I would guess it's something to do with your amp warming up. Old caps, bad solder joints...

What amp are you using?

Does this occur if you use a different amp?


----------



## JCD (Apr 20, 2006)

Do you have a receiver or a preamp/amp setup?

JCD


----------



## Guest (Oct 27, 2007)

I'm using the Anthem PVA-5 new. Yes, i'm using Yamaha as my pre/pro. I'm trying to ground the amp to my power conditioner but I dont know what kind of wire to use. I'm assuming that's what causing the problem.


----------



## Otto (May 18, 2006)

I'm not sure grounding the amp to the power conditioner will make a difference. Does it have three-prong plug? If so it's very likely that the chassis is already grounded to the power conditioner (and everything else).

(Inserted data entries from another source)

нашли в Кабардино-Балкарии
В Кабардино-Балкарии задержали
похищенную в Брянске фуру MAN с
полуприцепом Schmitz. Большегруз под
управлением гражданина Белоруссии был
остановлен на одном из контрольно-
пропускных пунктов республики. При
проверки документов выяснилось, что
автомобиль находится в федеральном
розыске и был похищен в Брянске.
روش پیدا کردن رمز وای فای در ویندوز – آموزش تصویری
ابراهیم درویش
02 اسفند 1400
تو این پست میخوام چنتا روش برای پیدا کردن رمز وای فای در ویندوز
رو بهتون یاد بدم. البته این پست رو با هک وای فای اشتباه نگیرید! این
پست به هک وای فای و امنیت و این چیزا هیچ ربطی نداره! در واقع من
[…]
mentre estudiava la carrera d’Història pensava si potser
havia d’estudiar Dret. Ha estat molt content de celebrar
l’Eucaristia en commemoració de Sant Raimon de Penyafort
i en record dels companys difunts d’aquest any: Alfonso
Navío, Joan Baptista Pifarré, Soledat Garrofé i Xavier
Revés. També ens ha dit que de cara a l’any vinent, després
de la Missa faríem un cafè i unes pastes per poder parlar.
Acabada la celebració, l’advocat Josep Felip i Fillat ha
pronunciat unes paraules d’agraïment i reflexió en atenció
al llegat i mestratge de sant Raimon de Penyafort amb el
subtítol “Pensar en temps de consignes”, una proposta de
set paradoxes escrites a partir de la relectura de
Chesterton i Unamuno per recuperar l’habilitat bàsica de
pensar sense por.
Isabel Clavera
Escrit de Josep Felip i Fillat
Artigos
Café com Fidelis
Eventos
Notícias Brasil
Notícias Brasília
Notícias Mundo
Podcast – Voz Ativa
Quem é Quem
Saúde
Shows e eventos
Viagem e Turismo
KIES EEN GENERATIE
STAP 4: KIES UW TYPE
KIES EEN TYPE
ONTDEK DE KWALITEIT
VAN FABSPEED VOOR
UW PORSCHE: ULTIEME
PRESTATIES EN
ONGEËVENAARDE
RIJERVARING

Nonetheless, if you still want to try it as a temporary test to see if it makes things better, you could use just about anything. You could use some Romex lying around, a piece of speaker wire, and old extension cord that has the ends cut off, etc. If you don't have any of those things, you could go to Home Depot and get some 12 gauge wire off the big spool. Don't use something with a very thin diameter such as phone line or rRCA cables.

I think something's wrong with one of your pieces of equipment. The fact that it goes away after a while, makes me think it's electronics. If it were me, I'd swap out components until I figure out what it is. 


What if you turn on only the amp, but not the preamp?
What if you swap out the preamp and then fire up the amp and the preamp?
What if you swap speakers (I think it will still occur).
Like I said, I'm betting on electronics, so I'd try to figure out if it's amp or preamp. Then go from there. I don't think the grounding exercise will make a difference, but give it a try!

Good luck.


----------



## Guest (Oct 27, 2007)

thanks. I'll try that and see what happens.


----------



## TitaniumMan (Dec 27, 2006)

I had a receiver that made a similar noise. It turned out to be the relays in the amp section. I cleaned'em out and didn't even have to replace them.


----------